CSX gets tougher on rules violations

JACKSONVILLE, Fla. -- Moving away from its innovative education- and training-oriented discipline policy, CSX recently has adopted five "Life-Critical Rules" that carry automatic suspensions for violators.

According to a report carried yesterday (May 9) by the website (, the railroad says it was motivated by the need to improve safety, particularly considering a trend toward increased signal violations. "This is about saving lives," said CSX spokeswoman Kathy Bums.

But a United Transportation Union (UTU) official, while applauding the railroad's interest in heading off potential safety problems, questioned whether the new policy is a step backward from CSX's personal accountability policy.

"This appears to be moving back toward the punitive" discipline policy of old, said General Chairperson John Hancock.

The five Life-Critical Rules include: stop signal violations; blue flag violations; occupying main track without authority; failure to use required fall protection; and negligent maintenance of signal equipment.

The consequences of breaking one of the rules include a 30-day unpaid suspension for the first offense, with up to 15 additional days of paid training, and termination for a subsequent offense. Previously, such violations would result in further training and education if the offense was not particularly flagrant.

"We deliberated long and hard about the consequences of those rules," Bums said.

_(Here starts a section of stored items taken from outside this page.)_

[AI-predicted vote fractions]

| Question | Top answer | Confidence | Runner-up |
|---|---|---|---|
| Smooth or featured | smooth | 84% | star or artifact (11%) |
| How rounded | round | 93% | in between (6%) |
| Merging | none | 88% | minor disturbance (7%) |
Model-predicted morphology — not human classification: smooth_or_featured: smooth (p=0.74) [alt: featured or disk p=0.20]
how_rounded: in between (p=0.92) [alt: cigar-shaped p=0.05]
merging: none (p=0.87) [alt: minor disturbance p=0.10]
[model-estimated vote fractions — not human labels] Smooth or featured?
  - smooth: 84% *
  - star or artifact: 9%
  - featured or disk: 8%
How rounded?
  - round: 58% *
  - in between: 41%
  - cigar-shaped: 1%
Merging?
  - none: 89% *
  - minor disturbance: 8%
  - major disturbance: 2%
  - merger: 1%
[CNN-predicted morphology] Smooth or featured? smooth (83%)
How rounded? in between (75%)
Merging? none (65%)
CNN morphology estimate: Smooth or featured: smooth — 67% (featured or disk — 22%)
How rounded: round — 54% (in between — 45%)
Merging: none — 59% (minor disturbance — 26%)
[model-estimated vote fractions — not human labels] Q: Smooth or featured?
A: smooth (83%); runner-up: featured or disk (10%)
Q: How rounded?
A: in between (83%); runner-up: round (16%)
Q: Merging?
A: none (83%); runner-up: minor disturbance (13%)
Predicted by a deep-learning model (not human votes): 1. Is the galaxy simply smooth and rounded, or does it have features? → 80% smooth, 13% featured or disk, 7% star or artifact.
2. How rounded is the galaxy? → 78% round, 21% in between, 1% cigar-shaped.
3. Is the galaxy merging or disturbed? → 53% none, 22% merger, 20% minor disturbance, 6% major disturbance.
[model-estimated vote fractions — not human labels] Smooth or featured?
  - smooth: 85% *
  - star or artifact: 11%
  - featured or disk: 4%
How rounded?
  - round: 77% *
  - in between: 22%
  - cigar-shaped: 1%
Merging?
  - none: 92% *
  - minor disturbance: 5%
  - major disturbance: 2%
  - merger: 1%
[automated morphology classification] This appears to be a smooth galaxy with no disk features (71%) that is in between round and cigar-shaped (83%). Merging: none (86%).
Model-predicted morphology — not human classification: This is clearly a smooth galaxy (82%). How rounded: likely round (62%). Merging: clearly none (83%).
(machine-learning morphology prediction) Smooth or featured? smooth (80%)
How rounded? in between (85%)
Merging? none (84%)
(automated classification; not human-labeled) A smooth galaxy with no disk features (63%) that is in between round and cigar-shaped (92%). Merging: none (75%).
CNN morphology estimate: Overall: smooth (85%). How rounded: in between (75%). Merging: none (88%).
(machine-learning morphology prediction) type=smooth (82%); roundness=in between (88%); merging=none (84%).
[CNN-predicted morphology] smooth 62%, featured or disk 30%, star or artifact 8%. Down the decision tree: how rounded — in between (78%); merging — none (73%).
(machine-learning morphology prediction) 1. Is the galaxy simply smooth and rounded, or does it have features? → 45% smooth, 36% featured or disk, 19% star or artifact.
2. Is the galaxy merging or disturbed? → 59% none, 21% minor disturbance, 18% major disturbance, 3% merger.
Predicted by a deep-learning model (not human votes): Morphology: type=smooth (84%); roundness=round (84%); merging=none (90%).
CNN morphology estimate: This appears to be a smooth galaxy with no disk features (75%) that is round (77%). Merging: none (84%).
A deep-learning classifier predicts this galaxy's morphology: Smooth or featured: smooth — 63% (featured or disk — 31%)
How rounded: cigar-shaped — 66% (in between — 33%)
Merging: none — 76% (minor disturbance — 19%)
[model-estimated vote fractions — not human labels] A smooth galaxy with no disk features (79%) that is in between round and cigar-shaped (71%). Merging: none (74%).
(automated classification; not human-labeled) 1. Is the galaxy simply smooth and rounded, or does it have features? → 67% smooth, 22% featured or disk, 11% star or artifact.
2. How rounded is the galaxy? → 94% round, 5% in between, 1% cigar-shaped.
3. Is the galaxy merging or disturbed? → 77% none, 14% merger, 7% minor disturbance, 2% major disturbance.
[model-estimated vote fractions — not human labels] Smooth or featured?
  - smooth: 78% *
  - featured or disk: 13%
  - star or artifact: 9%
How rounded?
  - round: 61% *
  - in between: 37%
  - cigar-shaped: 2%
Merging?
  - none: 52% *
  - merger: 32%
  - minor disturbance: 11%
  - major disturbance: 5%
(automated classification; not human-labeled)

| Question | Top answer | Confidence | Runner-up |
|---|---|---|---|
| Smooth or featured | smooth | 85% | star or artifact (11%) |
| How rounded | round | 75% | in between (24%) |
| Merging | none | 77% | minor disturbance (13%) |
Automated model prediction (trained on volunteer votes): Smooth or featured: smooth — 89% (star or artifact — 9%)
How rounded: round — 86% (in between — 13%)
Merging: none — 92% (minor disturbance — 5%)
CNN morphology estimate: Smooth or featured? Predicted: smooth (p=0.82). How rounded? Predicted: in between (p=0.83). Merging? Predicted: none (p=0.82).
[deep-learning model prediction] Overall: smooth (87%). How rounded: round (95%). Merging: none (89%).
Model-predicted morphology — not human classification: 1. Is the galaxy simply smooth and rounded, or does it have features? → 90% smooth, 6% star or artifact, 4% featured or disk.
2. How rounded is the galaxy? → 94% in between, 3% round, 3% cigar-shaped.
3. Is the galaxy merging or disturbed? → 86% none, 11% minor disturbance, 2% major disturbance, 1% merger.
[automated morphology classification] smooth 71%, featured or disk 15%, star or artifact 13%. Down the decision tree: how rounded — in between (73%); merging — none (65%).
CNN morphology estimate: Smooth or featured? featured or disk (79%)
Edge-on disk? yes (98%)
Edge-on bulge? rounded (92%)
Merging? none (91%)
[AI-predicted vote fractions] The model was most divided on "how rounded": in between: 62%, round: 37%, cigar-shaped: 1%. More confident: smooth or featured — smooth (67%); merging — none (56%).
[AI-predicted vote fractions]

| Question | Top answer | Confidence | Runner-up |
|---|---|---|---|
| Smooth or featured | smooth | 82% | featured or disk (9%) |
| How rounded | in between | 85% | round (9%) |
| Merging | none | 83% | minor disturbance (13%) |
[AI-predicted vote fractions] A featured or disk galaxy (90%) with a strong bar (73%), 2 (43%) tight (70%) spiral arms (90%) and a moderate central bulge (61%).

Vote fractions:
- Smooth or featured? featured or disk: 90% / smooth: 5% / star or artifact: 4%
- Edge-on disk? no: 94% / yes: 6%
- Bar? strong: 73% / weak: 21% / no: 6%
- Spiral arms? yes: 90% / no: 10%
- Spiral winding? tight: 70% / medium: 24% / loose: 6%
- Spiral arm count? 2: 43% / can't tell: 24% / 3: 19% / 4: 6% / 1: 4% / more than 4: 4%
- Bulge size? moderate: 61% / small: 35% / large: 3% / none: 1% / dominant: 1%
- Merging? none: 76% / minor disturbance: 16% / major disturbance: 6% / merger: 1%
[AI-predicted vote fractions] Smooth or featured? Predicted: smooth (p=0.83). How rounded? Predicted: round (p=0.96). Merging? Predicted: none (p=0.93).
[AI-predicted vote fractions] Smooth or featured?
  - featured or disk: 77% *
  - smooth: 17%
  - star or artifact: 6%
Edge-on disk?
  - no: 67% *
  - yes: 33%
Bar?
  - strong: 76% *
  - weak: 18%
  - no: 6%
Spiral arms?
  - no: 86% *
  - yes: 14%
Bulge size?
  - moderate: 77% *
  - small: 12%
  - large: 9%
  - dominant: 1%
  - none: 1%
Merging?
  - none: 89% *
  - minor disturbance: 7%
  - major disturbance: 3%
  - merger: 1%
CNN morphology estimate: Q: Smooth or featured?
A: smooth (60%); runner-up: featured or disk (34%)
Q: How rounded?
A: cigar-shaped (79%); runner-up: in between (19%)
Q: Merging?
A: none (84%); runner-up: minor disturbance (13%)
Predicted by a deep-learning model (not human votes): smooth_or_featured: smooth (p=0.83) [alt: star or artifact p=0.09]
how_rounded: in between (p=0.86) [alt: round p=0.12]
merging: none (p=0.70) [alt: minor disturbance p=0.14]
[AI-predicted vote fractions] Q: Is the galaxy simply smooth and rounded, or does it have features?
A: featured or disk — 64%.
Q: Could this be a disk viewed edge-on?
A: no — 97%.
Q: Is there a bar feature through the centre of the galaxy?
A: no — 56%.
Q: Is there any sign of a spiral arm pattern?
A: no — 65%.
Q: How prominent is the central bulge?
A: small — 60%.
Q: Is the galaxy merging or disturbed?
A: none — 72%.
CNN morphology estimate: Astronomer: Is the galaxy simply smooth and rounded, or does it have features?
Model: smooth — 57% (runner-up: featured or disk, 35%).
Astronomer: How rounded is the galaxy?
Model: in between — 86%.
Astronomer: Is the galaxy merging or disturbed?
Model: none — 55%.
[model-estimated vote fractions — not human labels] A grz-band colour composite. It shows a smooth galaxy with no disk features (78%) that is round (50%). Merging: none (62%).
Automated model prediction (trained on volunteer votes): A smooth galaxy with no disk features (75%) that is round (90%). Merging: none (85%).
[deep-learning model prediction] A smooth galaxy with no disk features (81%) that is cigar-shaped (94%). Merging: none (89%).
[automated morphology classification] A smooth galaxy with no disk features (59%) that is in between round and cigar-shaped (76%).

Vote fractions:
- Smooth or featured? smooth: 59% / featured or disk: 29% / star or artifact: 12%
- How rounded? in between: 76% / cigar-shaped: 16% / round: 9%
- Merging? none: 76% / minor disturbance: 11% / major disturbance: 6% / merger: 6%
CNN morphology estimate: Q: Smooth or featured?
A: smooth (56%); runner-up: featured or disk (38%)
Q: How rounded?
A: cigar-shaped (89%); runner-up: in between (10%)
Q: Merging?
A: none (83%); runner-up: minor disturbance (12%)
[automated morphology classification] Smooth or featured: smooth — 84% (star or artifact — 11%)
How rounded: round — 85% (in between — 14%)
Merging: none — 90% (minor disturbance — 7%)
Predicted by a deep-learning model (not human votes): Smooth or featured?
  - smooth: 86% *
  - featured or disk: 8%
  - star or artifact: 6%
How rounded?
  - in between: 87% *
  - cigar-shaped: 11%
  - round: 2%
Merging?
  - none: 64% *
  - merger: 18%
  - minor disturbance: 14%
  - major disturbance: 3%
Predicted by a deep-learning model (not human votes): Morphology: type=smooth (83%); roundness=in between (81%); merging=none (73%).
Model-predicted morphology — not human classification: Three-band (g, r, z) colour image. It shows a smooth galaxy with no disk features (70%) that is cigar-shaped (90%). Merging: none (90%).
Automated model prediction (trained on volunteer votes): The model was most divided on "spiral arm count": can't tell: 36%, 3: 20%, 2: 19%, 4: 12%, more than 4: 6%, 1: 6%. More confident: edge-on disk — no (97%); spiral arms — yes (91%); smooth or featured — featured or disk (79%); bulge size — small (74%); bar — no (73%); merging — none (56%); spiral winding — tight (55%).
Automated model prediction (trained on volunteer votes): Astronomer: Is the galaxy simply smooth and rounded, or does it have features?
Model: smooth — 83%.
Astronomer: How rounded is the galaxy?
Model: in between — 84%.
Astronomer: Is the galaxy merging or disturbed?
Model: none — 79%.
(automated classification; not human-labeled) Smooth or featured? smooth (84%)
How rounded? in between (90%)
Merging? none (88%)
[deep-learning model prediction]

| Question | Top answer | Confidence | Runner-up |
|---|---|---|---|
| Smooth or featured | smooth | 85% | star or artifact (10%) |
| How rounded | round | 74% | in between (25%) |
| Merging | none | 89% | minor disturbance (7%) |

CSX saw a need to implement them after a safety analysis that noted, among other things, a rising number of signal violations. Last year, CSX recorded 57 red-signal violations, Bums said, and is on a pace to surpass that figure this year. Through March, 19 such incidents had been reported.

Tragedy touches all people on the railroad, Bums said, noting that operating officials choke up when discussing the February rear-end collision of two CSX trains in Carlisle, Ohio, that killed engineer David Wund, 35. Two other crewmen were injured in the crash, which reportedly involved a signal violation.

Avoiding such tragedy is what every railroader strives for every day. "I can't conceive of why anyone would set out to run a red signal," Hancock said. "It would appear a more constructive approach would be to have a discussion on the issue" rather than an automatic suspension.

A violator could be counseled by fellow railroaders, he suggested, and given further training to ensure that a subsequent violation does not occur. That's the way other violations are handled as part of CSX's personal accountability policy for railroaders.

Hancock praised that policy, which is a part of the larger "Social Compact" CSX has with organized labor. "It treats the individual as a grown-up person mature enough to do his job," Hancock says of the accountability policy.

The Social Compact's emphasis on communication and management-labor cooperation -- and its success in improving management-labor relations -- prompted Hancock to find fault with the way the Life-Critical Rules were imposed. "While I compliment the carrier on their forward thinking, I chastise the carrier for unilaterally implementing this," Hancock said.

Bums said general chairmen were brought into the process. But Hancock said the decision had already been made, and that both sides should have worked together. "We have met them halfway on many issues," he said.

But there's no half way to comply with the Life-Critical Rules, CSX says.

"We want you to think of these Life-Critical Rules the same way you view the rules of society, which are in place to help protect the vast majority of us who obey the law. The same is true here," Al Crown, executive vice president-transportation, and Michael Cantrell, senior vice president-engineering and mechanical, wrote in an e-mail alerting employees to the change. "In keeping with the Social Compact, when someone endangers his or her own life or the lives of co-workers by violating one of these five rules, we are going to assess stronger consequences."